Given task: Please return the full listing below without altering anything.

Entries from a dataset
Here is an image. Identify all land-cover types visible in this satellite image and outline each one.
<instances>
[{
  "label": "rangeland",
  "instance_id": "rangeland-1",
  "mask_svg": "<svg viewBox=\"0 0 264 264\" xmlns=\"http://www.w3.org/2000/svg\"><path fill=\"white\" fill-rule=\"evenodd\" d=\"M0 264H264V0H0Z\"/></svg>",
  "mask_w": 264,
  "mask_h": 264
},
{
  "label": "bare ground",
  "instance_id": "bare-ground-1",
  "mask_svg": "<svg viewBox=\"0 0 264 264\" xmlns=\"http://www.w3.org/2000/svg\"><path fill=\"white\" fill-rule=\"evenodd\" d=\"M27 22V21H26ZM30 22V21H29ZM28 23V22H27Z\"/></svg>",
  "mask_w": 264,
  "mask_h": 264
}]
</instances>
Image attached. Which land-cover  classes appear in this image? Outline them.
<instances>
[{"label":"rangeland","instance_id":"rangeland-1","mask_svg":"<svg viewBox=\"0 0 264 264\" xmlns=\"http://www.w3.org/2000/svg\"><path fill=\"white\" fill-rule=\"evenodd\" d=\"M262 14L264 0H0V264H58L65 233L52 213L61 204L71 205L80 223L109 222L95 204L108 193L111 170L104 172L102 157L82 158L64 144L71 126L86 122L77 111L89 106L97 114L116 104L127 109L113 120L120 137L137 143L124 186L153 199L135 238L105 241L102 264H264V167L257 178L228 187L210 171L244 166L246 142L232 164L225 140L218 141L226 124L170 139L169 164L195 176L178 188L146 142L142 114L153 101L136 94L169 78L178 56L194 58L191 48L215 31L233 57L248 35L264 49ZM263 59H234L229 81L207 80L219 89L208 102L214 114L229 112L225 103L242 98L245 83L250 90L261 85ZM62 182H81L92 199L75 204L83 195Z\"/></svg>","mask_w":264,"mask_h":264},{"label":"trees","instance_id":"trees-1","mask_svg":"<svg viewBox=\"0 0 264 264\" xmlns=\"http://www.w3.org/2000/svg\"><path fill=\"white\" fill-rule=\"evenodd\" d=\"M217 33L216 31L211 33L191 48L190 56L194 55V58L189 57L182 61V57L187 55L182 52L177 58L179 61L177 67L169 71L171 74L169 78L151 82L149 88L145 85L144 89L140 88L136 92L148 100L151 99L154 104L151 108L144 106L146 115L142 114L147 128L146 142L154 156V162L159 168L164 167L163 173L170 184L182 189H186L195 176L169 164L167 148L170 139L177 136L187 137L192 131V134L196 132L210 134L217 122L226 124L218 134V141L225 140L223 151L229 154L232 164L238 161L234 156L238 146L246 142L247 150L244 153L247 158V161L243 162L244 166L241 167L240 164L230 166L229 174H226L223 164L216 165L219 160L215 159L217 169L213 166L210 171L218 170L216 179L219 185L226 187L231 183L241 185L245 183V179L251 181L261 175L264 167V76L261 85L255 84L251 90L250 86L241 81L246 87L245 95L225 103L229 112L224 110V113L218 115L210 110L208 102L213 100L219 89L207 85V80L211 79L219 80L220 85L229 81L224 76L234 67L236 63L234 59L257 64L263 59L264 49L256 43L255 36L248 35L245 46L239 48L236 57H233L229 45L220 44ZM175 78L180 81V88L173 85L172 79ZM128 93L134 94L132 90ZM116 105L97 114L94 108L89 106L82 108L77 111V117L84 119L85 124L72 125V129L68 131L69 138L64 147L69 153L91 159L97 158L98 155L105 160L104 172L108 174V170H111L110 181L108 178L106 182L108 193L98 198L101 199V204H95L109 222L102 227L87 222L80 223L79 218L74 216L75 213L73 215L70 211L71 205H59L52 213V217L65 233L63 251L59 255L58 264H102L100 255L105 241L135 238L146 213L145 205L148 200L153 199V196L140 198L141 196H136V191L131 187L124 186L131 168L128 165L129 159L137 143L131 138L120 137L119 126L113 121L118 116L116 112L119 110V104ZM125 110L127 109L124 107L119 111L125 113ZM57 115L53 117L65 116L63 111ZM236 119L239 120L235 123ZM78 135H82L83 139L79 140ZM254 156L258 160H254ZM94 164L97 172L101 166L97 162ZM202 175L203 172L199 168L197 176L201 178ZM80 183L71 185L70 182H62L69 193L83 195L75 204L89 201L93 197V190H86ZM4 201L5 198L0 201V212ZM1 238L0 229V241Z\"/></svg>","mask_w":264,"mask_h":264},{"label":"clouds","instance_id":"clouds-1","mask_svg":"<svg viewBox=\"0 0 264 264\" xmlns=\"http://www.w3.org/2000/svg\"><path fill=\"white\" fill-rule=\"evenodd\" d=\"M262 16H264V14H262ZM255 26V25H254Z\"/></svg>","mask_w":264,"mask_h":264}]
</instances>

Task answer:
Here is an image. Identify all land-cover types visible in this satellite image and outline each one.
<instances>
[{
  "label": "rangeland",
  "instance_id": "rangeland-1",
  "mask_svg": "<svg viewBox=\"0 0 264 264\" xmlns=\"http://www.w3.org/2000/svg\"><path fill=\"white\" fill-rule=\"evenodd\" d=\"M0 264H264V0H0Z\"/></svg>",
  "mask_w": 264,
  "mask_h": 264
},
{
  "label": "bare ground",
  "instance_id": "bare-ground-1",
  "mask_svg": "<svg viewBox=\"0 0 264 264\" xmlns=\"http://www.w3.org/2000/svg\"><path fill=\"white\" fill-rule=\"evenodd\" d=\"M27 22V21H26ZM30 22V21H29ZM28 23V22H27Z\"/></svg>",
  "mask_w": 264,
  "mask_h": 264
}]
</instances>
Image attached. Which land-cover  classes appear in this image? Outline them.
<instances>
[{"label":"rangeland","instance_id":"rangeland-1","mask_svg":"<svg viewBox=\"0 0 264 264\" xmlns=\"http://www.w3.org/2000/svg\"><path fill=\"white\" fill-rule=\"evenodd\" d=\"M262 14L264 0H0V264H58L65 233L52 213L61 204L71 205L80 223L109 222L95 204L108 193L111 170L104 172L102 157L82 158L64 144L71 126L86 122L77 111L89 106L97 114L116 104L127 109L113 120L120 137L137 143L124 186L153 199L135 238L105 241L102 264H264V167L257 178L228 187L210 171L244 166L246 142L232 164L225 140L218 141L226 124L170 139L169 164L195 176L178 188L146 142L142 114L153 101L136 94L169 78L178 56L194 58L191 48L215 31L233 57L248 35L264 49ZM263 59H234L229 81L207 80L219 89L208 102L214 114L229 112L225 103L242 98L245 83L250 90L261 85ZM62 182H81L92 199L75 204L83 195Z\"/></svg>","mask_w":264,"mask_h":264},{"label":"trees","instance_id":"trees-1","mask_svg":"<svg viewBox=\"0 0 264 264\" xmlns=\"http://www.w3.org/2000/svg\"><path fill=\"white\" fill-rule=\"evenodd\" d=\"M217 33L216 31L211 33L191 48L190 56L194 55V58L189 57L182 61V57L187 55L182 52L177 58L179 61L177 67L169 71L171 74L169 78L151 82L149 88L145 85L144 89L140 88L136 92L148 100L151 99L154 104L151 108L144 106L146 115L142 114L147 128L146 142L154 156V162L159 168L164 167L163 173L170 184L182 189H186L195 176L169 164L167 148L170 139L177 136L187 137L192 131V134L196 132L210 134L217 122L226 124L218 134V141L225 140L223 151L229 154L232 164L238 161L234 156L238 146L246 142L247 150L244 153L247 158V161L243 162L244 166L241 167L240 164L230 166L229 174H226L223 164L216 165L219 160L215 159L217 169L213 166L210 171L218 170L216 179L219 185L226 187L231 183L241 185L245 183V179L251 181L261 175L264 167V76L261 85L255 84L251 90L250 86L241 81L246 87L245 95L225 103L229 112L224 110V113L218 115L210 110L208 102L213 100L219 89L207 85V80L211 79L219 80L220 85L229 81L224 76L234 67L236 63L234 59L257 64L263 59L264 49L256 43L255 36L248 35L245 46L239 48L236 57H233L229 45L220 44ZM175 78L180 81V88L173 85L172 79ZM128 93L134 94L132 90ZM116 105L97 114L94 108L89 106L82 108L77 111V117L84 119L85 124L72 125V129L68 131L69 138L64 147L69 153L91 159L97 158L98 155L105 160L104 172L108 174V170H111L110 181L108 178L106 182L108 193L98 198L101 199V204H95L109 222L102 227L87 222L80 223L79 218L74 216L75 213L73 215L70 211L71 205H59L52 213V217L65 233L63 251L59 255L58 264H102L100 255L105 241L135 238L146 213L145 205L148 200L153 199V196L140 198L141 196H136V191L131 187L124 186L131 168L128 165L129 159L137 143L131 138L120 137L119 126L113 121L118 116L116 112L119 110V104ZM125 110L127 109L124 107L119 111L125 113ZM57 115L53 117L65 116L63 111ZM236 119L239 120L235 123ZM78 135H82L83 139L79 140ZM254 156L258 160H254ZM94 164L97 172L101 166L97 162ZM202 175L203 172L199 168L197 176L201 178ZM80 183L71 185L70 182H62L69 193L83 195L75 204L89 201L93 197V190H86ZM4 201L5 198L0 201V212ZM1 238L0 229V241Z\"/></svg>","mask_w":264,"mask_h":264},{"label":"clouds","instance_id":"clouds-1","mask_svg":"<svg viewBox=\"0 0 264 264\" xmlns=\"http://www.w3.org/2000/svg\"><path fill=\"white\" fill-rule=\"evenodd\" d=\"M262 16H264V14H262ZM255 26V25H254Z\"/></svg>","mask_w":264,"mask_h":264}]
</instances>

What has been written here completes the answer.